The goal of socR is to query the SOCcer API.
You can install the development version from GitHub with:
# install.packages("devtools")
devtools::install_github("dmolitor/socR")
This is a basic example of how to use the package:
library(socR)
Using the built-in data set we can query the first three jobs and see how long it takes.
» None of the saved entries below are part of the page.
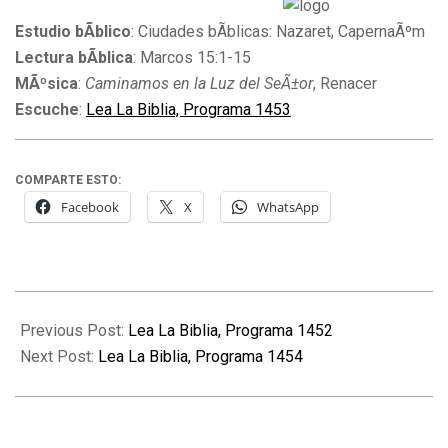
Estudio bÃ­blico
: Ciudades bÃ­blicas: Nazaret, CapernaÃºm
Lectura bÃ­blica
: Marcos 15:1-15
MÃºsica
:
Caminamos en la Luz del SeÃ±or
, Renacer
Escuche
:
Lea La Biblia, Programa 1453
COMPARTE ESTO:
Facebook
X
WhatsApp
2013-
08-
Previous Post:
Lea La Biblia, Programa 1452
05
Next Post:
Lea La Biblia, Programa 1454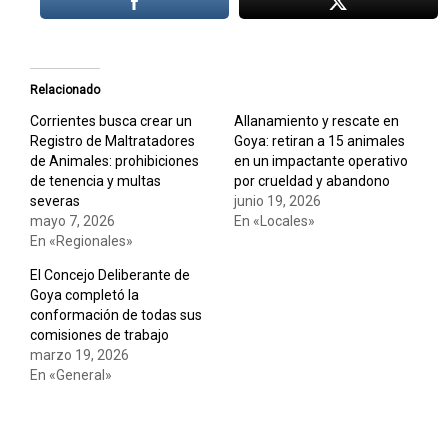
Relacionado
Corrientes busca crear un
Allanamiento y rescate en
Registro de Maltratadores
Goya: retiran a 15 animales
de Animales: prohibiciones
en un impactante operativo
de tenencia y multas
por crueldad y abandono
severas
junio 19, 2026
mayo 7, 2026
En «Locales»
En «Regionales»
El Concejo Deliberante de
Goya completó la
conformación de todas sus
comisiones de trabajo
marzo 19, 2026
En «General»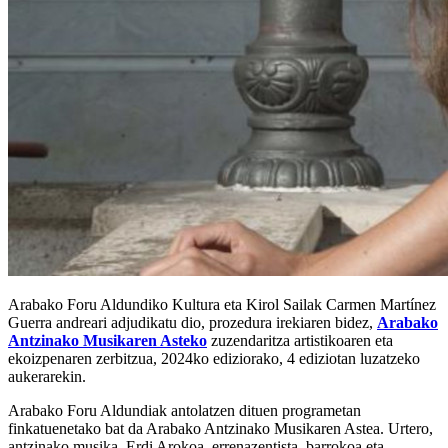
Arabako Foru Aldundiko Kultura eta Kirol Sailak Carmen Martínez
Guerra andreari adjudikatu dio, prozedura irekiaren bidez,
Arabako
Antzinako Musikaren Asteko
zuzendaritza artistikoaren eta
ekoizpenaren zerbitzua, 2024ko ediziorako, 4 ediziotan luzatzeko
aukerarekin.
Arabako Foru Aldundiak antolatzen dituen programetan
finkatuenetako bat da Arabako Antzinako Musikaren Astea. Urtero,
antzinako musika, Erdi Arokoa, errenazentista, barrokoa eta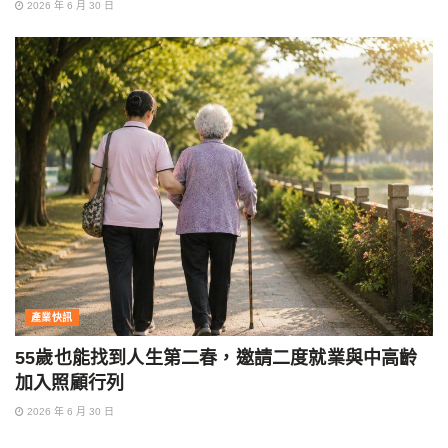
2026 年 6 月 30 日
產業快訊
55歲也能找到人生第二春，邀請二度就業與中高齡
加入照顧行列
2026 年 6 月 30 日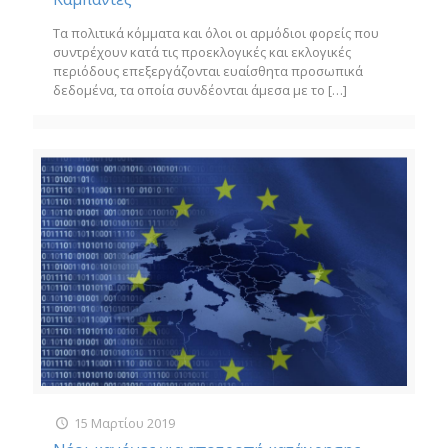
Τα πολιτικά κόμματα και όλοι οι αρμόδιοι φορείς που
συντρέχουν κατά τις προεκλογικές και εκλογικές
περιόδους επεξεργάζονται ευαίσθητα προσωπικά
δεδομένα, τα οποία συνδέονται άμεσα με το
[…]
15 Μαρτίου 2019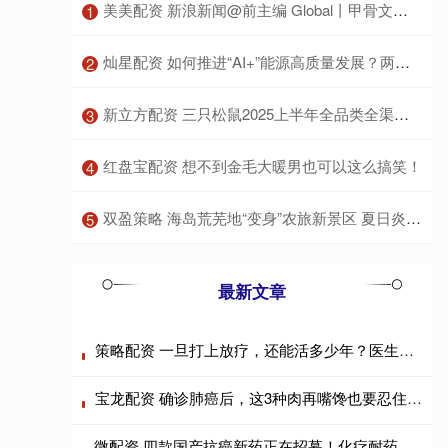
​美美配资 新浪新闻@前主编 Global丨甲骨文正在All in AI基础设施
1
​灿星配资 如何推进“AI+”能源高质量发展？两部门提出分阶段目标
2
​新立方配资 三只松鼠2025上半年全品类全渠道双轮发力
3
​红盘宝配资 想不到金毛大暖男也可以这么搞笑！
4
​双盈策略 海岛荒芜地“变身”农旅新景区 夏日炎炎游客可到南澳四季田园采摘瓜果诗意栖居
5
最新文章
策略配资 一旦打上放疗，还能活多少年？医生不再隐瞒，说出了实话
宝龙配资 确诊肺癌后，这3种肉再嘴馋也要忍住，可能会加速病情恶化！
微配资 四款国产抗癌新药正在招募！化疗耐药、免疫失败后有救了，覆盖肺癌、乳腺癌、肠癌、肝癌等实体瘤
The first three job postings:
head(job_desc, 3)
#> # A tibble: 3 x 3
#> job_id title description
#> <dbl> <chr> <chr>
#> 1 140906257 deli clerk customer service polite prompt knowled~
#> 2 140974158 roll off truck driver class b cdl 3 000 bonus operate manual automa~
#> 3 140923731 field engineer 3 perform advanced trou~
Now, using SOCcer to return the top three SOC matches for each:
system.time({
jobs <- soccer(
job_title = job_desc$title[1:3],
job_desc = job_desc$description[1:3],
job_id = job_desc$job_id[1:3],
n_results = 3,
req_per_min = 12
)
})
#> user system elapsed
#> 0.05 0.06 11.00
Now we can view the top 3 results for each posting.
jobs
#> $problems
#> # A tibble: 0 x 0
#>
#> $valid
#> # A tibble: 9 x 4
#> job_id code label score
#> <dbl> <chr> <chr> <dbl>
#> 1 140906257 43-4051 Customer Service Representatives 0.202
#> 2 140906257 35-2021 Food Preparation Workers 0.107
#> 3 140906257 35-3021 Combined Food Preparation and Serving Workers, Incl~ 0.0601
#> 4 140974158 53-3032 Heavy and Tractor-Trailer Truck Drivers 0.969
#> 5 140974158 53-3011 Ambulance Drivers and Attendants, Except Emergency ~ 0.00305
#> 6 140974158 55-3014 Artillery and Missile Crew Members 0.00101
#> 7 140923731 43-9061 Office Clerks, General 0.0196
#> 8 140923731 17-2112 Industrial Engineers 0.00550
#> 9 140923731 17-2171 Petroleum Engineers 0.00550
The API responses are stored locally in a persistent cache to keep duplicate queries from hitting the API. As we can see, re-running the function returns cached results and finishes almost immediately.
system.time({
jobs <- soccer(
job_title = job_desc$title[1:3],
job_desc = job_desc$description[1:3],
job_id = job_desc$job_id[1:3],
n_results = 3,
req_per_min = 30
)
})
#> user system elapsed
#> 0.00 0.02 0.01
Daniel Russ, one of the creators of the SOCcer tool, has a similar package available here. This is the source of truth for the API query formatting, as there is no documentation currently.